The image processing apparatus 101 determines whether the color information 401 is to be transmitted (step S904). A determination process of determining whether the color information 401 is to be transmitted will be described later with reference to FIG. 12. If the color information 401 is to be transmitted (step S904: YES), the image processing apparatus 101 creates the positional information packet 300, which includes the positional information 302 and has the color information flag 301 set to “1” (step S905). The image processing apparatus 101 encodes and transmits the positional information packet 300 to the information processing apparatus 102 (step S906).
The image processing apparatus 101 creates the color information packet 400, which includes the color information 401 (step S907). The image processing apparatus 101 encodes and transmits the color information packet 400 to the information processing apparatus 102 (step S908). The image processing apparatus 101 returns to the operation at step S901.
On the other hand, if the color information 401 is not to be transmitted (step S904: NO), the image processing apparatus 101 creates the positional information packet 300, which includes the positional information 302 and has the color information flag 301 set to “0” (step S909). The image processing apparatus 101 encodes and transmits the positional information packet 300 to the information processing apparatus 102 (step S910). The image processing apparatus 101 returns to the operation at step S901.
As a result, the image processing apparatus 101 can transmit the positional information packet 300 to the information processing apparatus 102 to cause the information processing apparatus 102 to display the regions having the same shapes as the respective regions of the multiple regions divided from the image. The image processing apparatus 101 can transmit the positional information packet 300 and the color information packet 400 to the information processing apparatus 102 to cause the information processing apparatus 102 to display the image.
An example of the creation process procedure of creating the positional information packet 300 described at step S902 of FIG. 9 will be described with reference to FIG. 10.
FIG. 10 is a flowchart of an example of the creation process procedure. In FIG. 10, the image processing apparatus 101 divides the image information into pieces of image information representing respective blocks of multiple respective blocks (step S1001). The image processing apparatus 101 selects image information of one of the blocks (step S1002).
The image processing apparatus 101 selects a pixel in the selected block in a scanning order (step S1003). The image processing apparatus 101 determines whether the selected pixel is a checked pixel (step S1004). If the pixel is a checked pixel (step S1004: YES), the image processing apparatus 101 returns to the operation at step S1003.
On the other hand, if the pixel is not a checked pixel (step S1004: NO), the image processing apparatus 101 identifies in the image, a region that includes the selected pixel or at least includes the selected pixel among the pixels present successively from the selected pixel (step S1005). An example of a check process procedure of identifying a region will be described later with reference to FIG. 11.
The image processing apparatus 101 determines whether all the pixels have been checked (step S1006). If an unchecked pixel is present (step S1006: NO), the image processing apparatus 101 returns to the operation at step S103.

COLLECTED MATERIAL
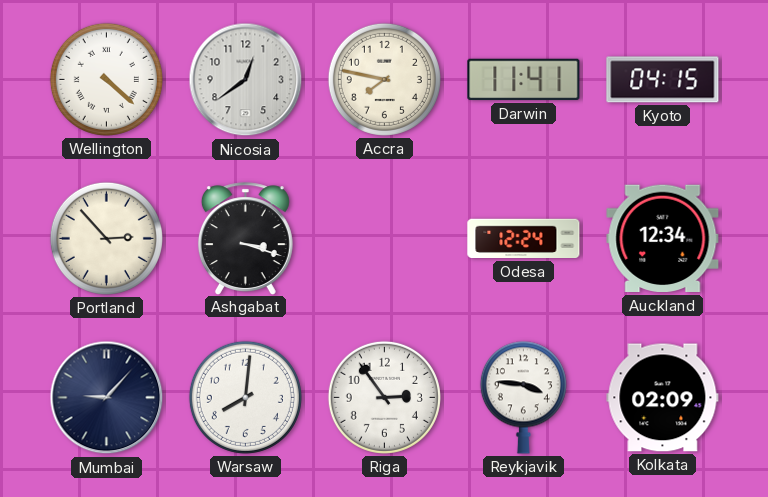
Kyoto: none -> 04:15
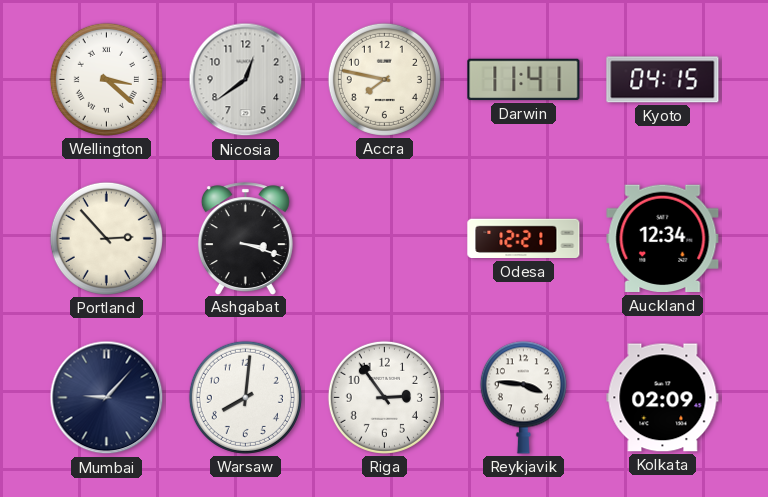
Wellington: 4:22 -> 3:22
Odesa: 12:24 -> 12:21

EXERCISES
(a) Please reproduce the image-processing excerpt from "An example of the creation process procedure of" up to and including "blocks (step S1002).".
(b) List every figure that the image-processing excerpt refers to.
You won't need the material here.

PER-TASK ANSWERS
(a)
An example of the creation process procedure of creating the positional information packet 300 described at step S902 of FIG. 9 will be described with reference to FIG. 10.
FIG. 10 is a flowchart of an example of the creation process procedure. In FIG. 10, the image processing apparatus 101 divides the image information into pieces of image information representing respective blocks of multiple respective blocks (step S1001). The image processing apparatus 101 selects image information of one of the blocks (step S1002).

(b) FIG. 12, FIG. 9, FIG. 10, FIG. 11